ISRAËL GUETTE LA GUERRE IRAN-ARABIE
Par Jacques BENILLOUCHE
copyright © Temps et Contretemps
L’Iran
et l’Arabie saoudite se combattent par Houthis interposés et la situation
risque de s’envenimer. Les
Houthis appelés Ansar Allah, mouvement fondamentaliste ultra-conservateur dirigé
par des chiites, a émergé dans les années 1990 dans le nord du Yémen. Avec
l’aide du président déchu Ali Abdallah Saleh, ils ont pris le contrôle de la
capitale et d’une grande partie du nord. En mars 2015, les Saoudiens étaient
intervenus pour rétablir le président Abed Rabbu Mansour Hadi au pouvoir.

• _Données disponibles_
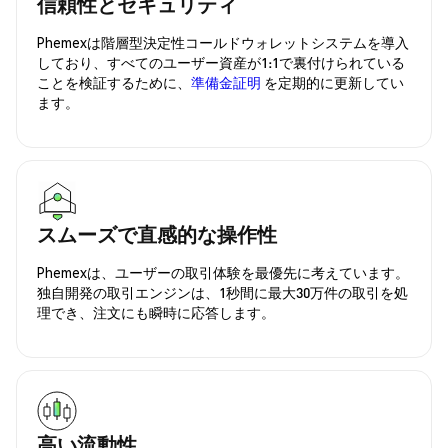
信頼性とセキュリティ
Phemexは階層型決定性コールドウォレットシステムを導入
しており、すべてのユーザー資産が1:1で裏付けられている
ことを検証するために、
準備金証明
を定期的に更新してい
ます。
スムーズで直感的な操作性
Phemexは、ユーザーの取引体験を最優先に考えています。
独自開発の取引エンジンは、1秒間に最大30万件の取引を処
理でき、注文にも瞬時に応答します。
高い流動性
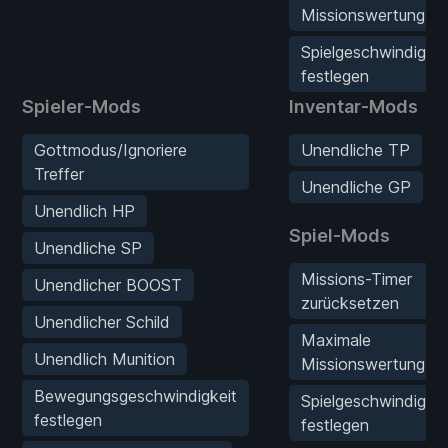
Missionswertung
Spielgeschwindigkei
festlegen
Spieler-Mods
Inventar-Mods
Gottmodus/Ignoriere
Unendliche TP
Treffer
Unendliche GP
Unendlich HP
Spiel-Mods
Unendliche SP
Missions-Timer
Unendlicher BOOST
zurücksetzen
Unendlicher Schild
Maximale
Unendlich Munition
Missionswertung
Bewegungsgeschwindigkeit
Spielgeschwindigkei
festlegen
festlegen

---

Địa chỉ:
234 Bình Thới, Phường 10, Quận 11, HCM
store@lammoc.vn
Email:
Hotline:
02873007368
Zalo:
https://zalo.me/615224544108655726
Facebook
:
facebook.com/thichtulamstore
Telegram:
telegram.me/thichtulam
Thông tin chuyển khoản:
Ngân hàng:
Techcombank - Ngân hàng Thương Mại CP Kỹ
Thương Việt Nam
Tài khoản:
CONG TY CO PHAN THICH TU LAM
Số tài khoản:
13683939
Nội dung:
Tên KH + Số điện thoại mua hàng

==

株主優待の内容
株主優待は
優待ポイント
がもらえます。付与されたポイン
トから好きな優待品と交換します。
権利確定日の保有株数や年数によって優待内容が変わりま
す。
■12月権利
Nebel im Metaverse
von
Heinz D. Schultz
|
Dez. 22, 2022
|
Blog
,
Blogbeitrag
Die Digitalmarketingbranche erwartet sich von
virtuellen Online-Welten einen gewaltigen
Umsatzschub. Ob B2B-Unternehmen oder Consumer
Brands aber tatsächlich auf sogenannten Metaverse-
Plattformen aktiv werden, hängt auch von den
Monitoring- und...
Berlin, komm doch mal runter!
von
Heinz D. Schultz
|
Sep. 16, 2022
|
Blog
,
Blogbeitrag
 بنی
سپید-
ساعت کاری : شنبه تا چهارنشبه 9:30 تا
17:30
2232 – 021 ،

• _Pistes d'exploration_
1 > Répondez, d'après l'extrait, aux points suivants :
(a) Sous quel autre nom les Houthis sont-ils désignés ?
(b) À quelle époque et dans quelle région ce mouvement a-t-il émergé ?
(c) Quand les Saoudiens sont-ils intervenus, et dans quel but ?
2 > Recopiez l'extrait de « ISRAËL GUETTE LA » à « Hadi au pouvoir. » en renommant « Houthis » en « rebelles houthis ».

• _Éléments de réponse_
1 >
(a) Ansar Allah.
(b) Dans les années 1990, dans le nord du Yémen.
(c) En mars 2015, pour rétablir le président Abed Rabbu Mansour Hadi au pouvoir.

2 >
ISRAËL GUETTE LA GUERRE IRAN-ARABIE
Par Jacques BENILLOUCHE
copyright © Temps et Contretemps
L’Iran
et l’Arabie saoudite se combattent par rebelles houthis interposés et la situation
risque de s’envenimer. Les
rebelles houthis appelés Ansar Allah, mouvement fondamentaliste ultra-conservateur dirigé
par des chiites, a émergé dans les années 1990 dans le nord du Yémen. Avec
l’aide du président déchu Ali Abdallah Saleh, ils ont pris le contrôle de la
capitale et d’une grande partie du nord. En mars 2015, les Saoudiens étaient
intervenus pour rétablir le président Abed Rabbu Mansour Hadi au pouvoir.